Разделение между П.П.-художником и П.П.-писателем проводится в тексте напрямую, периодически появляется и "киношник" Пётр Петербург, выдвигающий технические требования на случай экранизации книги, да и сам псевдоним "Пепперштейн" восходит к роману Томаса Манна "Волшебная гора", вот и ещё один привет Германии. Читатель только начинает размокать в кислотном дискурсе, ознакомившись с рассказом о том, как употребили снадобье доктора Хоффмана, привезённое от самого Тимоти Лири, трое небезызвестных в арт-среде персонажей и ещё несколькими подобными историями, как автор заявляет: "я всегда с глубоким отвращением относился к идее психоделической революции (…) попадают пальцем в небо те обозреватели, которые, по причине собственной психоделической некомпетентности, называют некоторые мои тексты или рисунки "кислотными". Я всегда критически относился к кислотным эффектам и к радужной кислотной эстетике". Лоскутность, калейдоскопичность и внутренняя противоречивость текста "Эксгибициониста" абсолютно оправдана в том плане, что не даёт никуда "влипать" ни читателю, ни автору. Беседы и путешествия, инсталляции и рисунки, случайные встречи и прочные связи оказываются одинаково ценными и не имеющими значения. К каким печальным последствиям приводит чрезмерное влипание, можно узнать из главы, посвящённой съёмкам фильма "Звук Солнца".
>Позицию автора можно прояснить, ещё не осилив и сотни страниц: "искусство всегда оставалось для меня лишь средством: средством запечатления или же одним из инструментов познания, но фетишизировать искусство, превращать его в символ веры, в объект страстного почитания - к этому я не склонен.

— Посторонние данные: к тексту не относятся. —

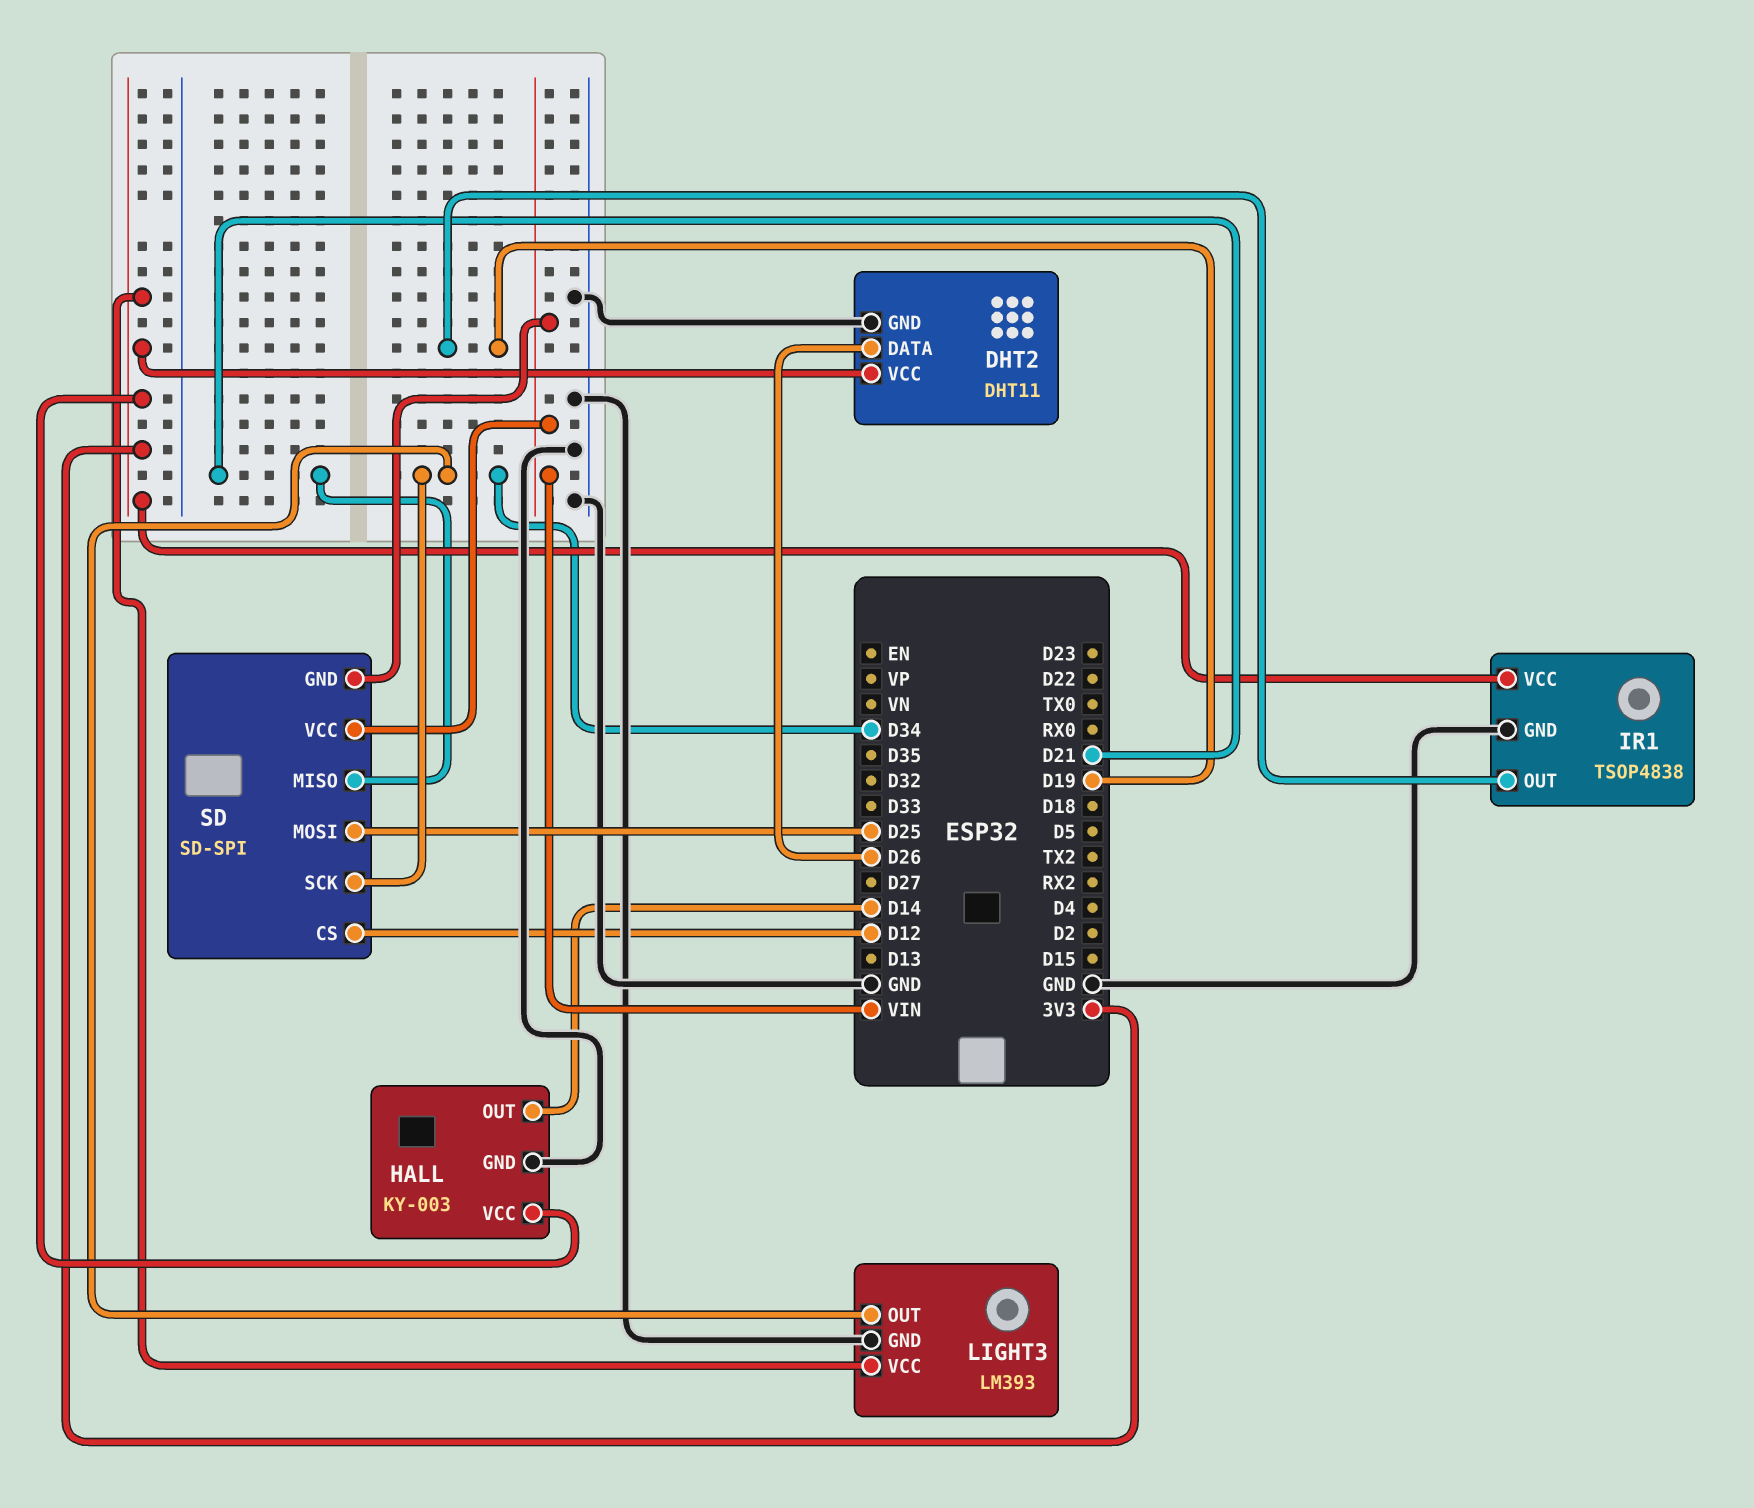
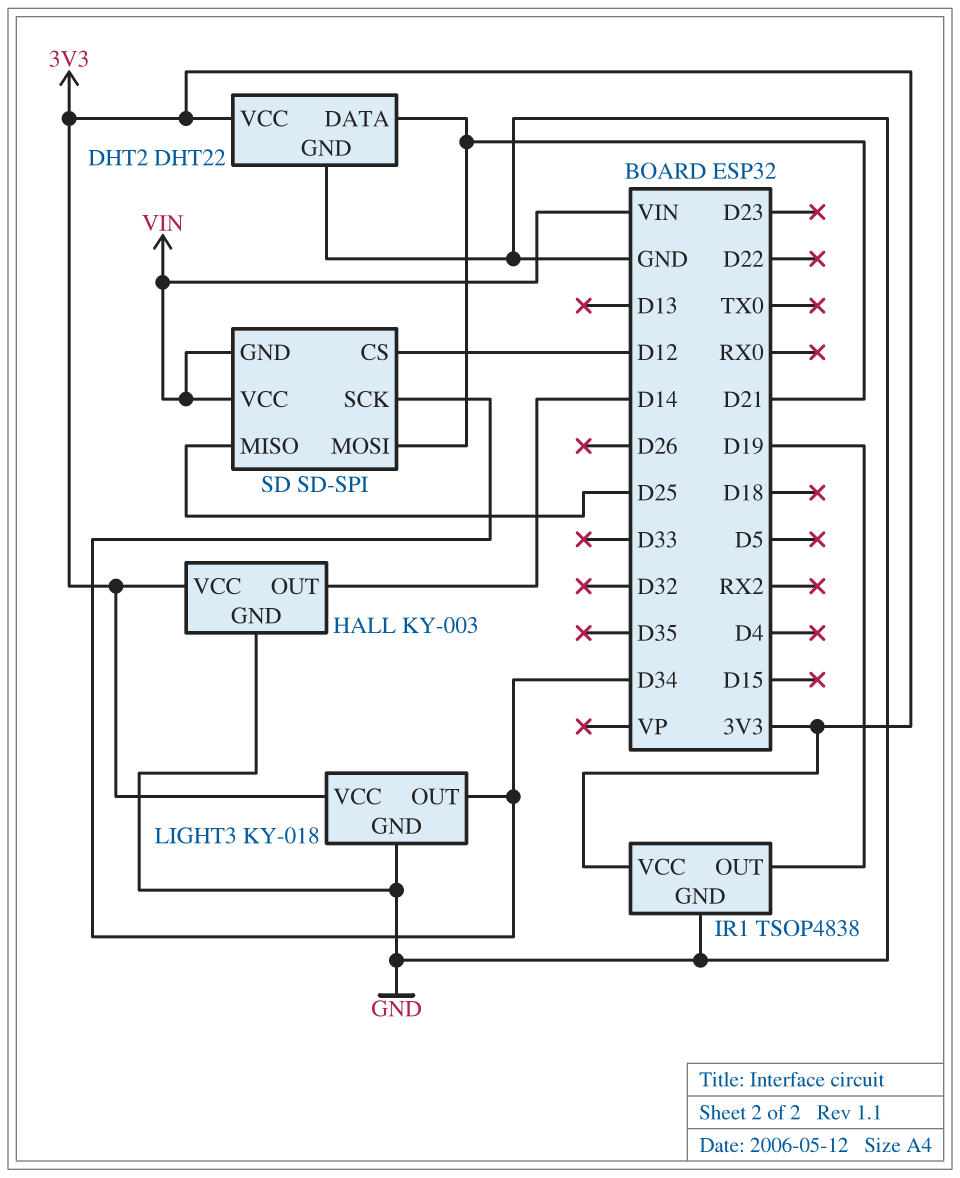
DHT2: DHT11 -> DHT22
DHT2 pin DATA: D26 -> D21
LIGHT3: LM393 -> KY-018
SD pin MISO: D21 -> D25
SD pin MOSI: D25 -> D21

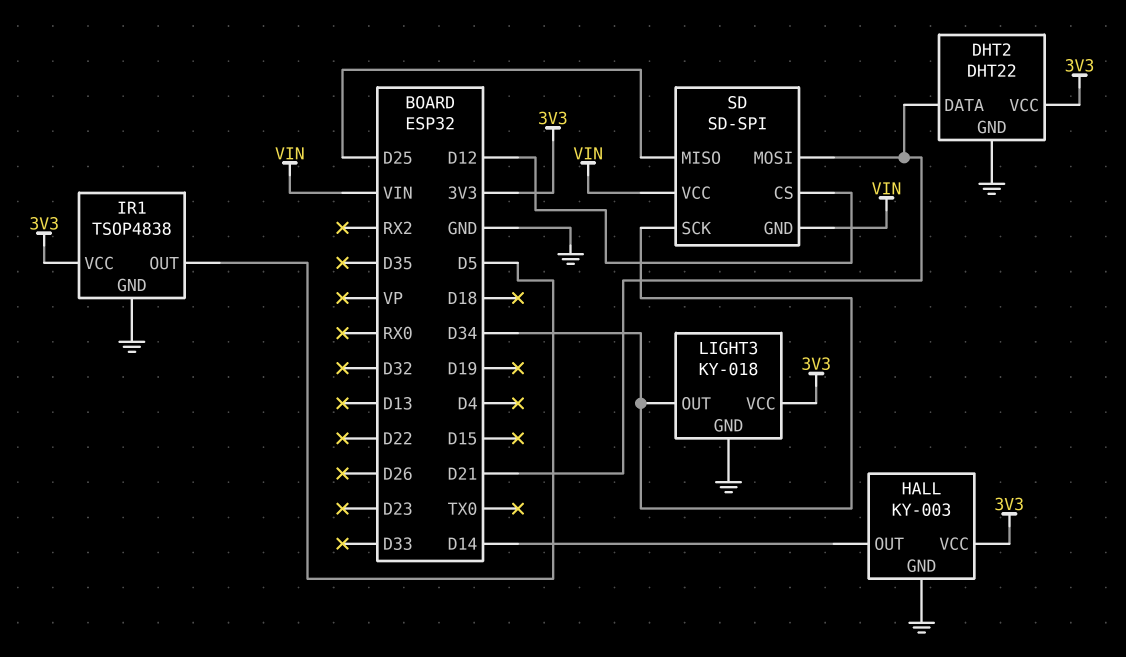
IR1 pin OUT: D19 -> D5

Я также вполне равнодушен к своей роли в искусстве: мне безразлично, кем объявят меня историки и долго ли будут помнить меня потомки … хочу я от него вполне конкретных вещей - любви и денег. Первое важнее второго". "Эксгибиционист" составит отличную пару "выстрелившему" четыре года назад сочинению Александра Бренера "Жития убиенных художников", эти два произведения являются проводниками двух совершенно противоположных стратегий, и дело тут далеко не только в коммерческой успешности, как раз-таки этот фактор мобилен в зависимости от ситуации. Любому, кто собирается заниматься тем, что именуется "современным искусством", следует поместить своё тело между двумя этими книгами и посмотреться в зеркало. Его путь будет протекать где-то между ними, если, конечно, не придумать способ обойти законы гравитации.